EXERCISE MATERIALS Start Marker

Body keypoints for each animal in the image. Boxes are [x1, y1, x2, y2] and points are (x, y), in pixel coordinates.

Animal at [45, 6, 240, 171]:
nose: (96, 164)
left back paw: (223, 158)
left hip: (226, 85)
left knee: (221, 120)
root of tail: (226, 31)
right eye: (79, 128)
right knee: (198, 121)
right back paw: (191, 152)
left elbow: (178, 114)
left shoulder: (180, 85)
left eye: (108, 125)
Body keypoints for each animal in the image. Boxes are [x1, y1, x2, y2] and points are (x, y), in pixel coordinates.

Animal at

EXERCISE MATERIALS End Marker
EXERCISE MATERIALS Start Marker

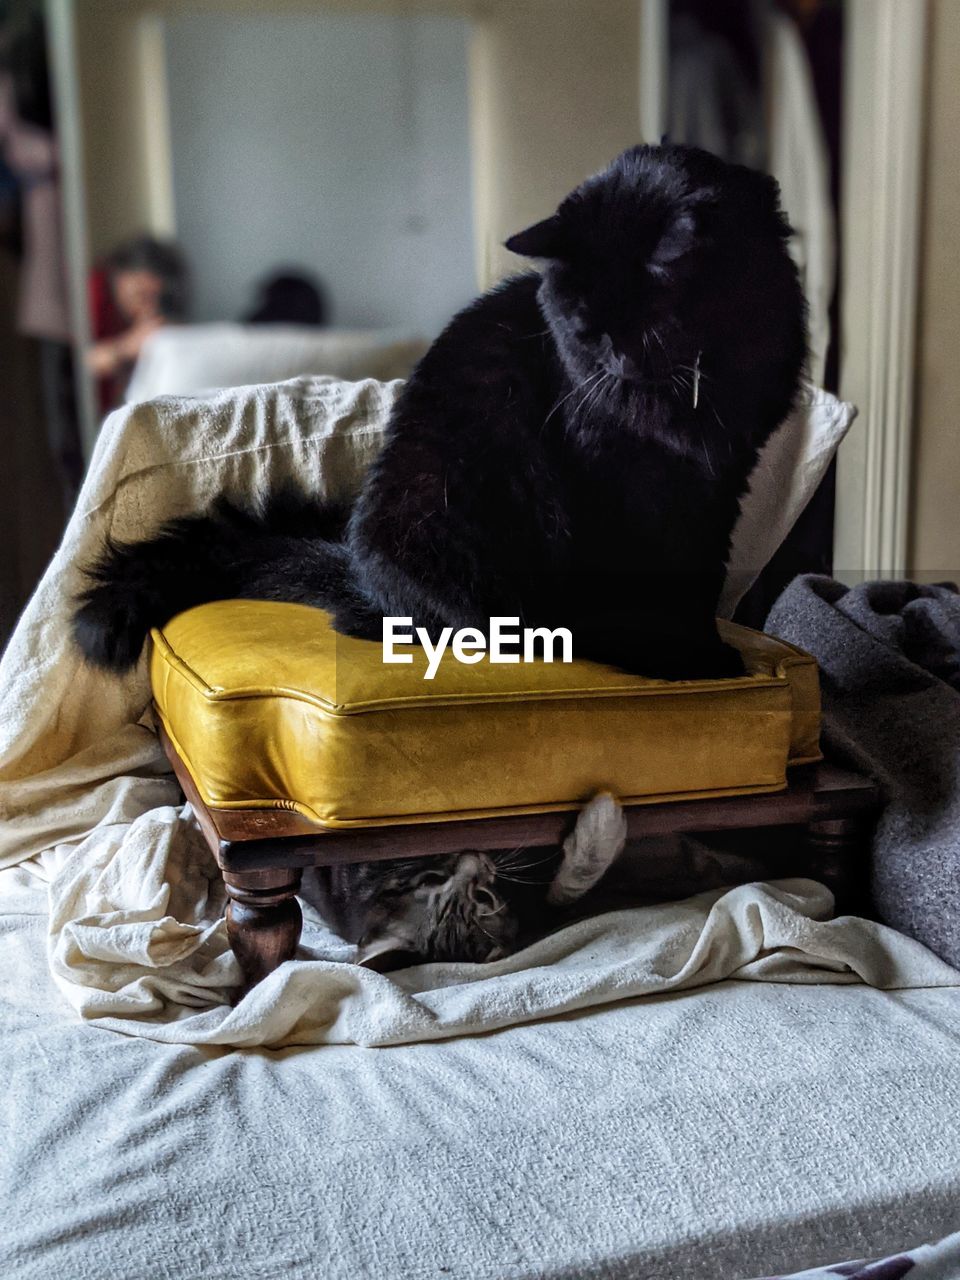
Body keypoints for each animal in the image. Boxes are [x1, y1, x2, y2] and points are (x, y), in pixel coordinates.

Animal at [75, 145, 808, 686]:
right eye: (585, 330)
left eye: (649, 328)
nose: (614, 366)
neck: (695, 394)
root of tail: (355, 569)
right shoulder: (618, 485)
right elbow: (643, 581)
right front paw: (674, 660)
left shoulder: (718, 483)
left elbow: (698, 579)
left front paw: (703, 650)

EXERCISE MATERIALS End Marker

WORK ORDER: Read each line of the data and count the ones that include "right", answering with the number alone.

ANSWER: 7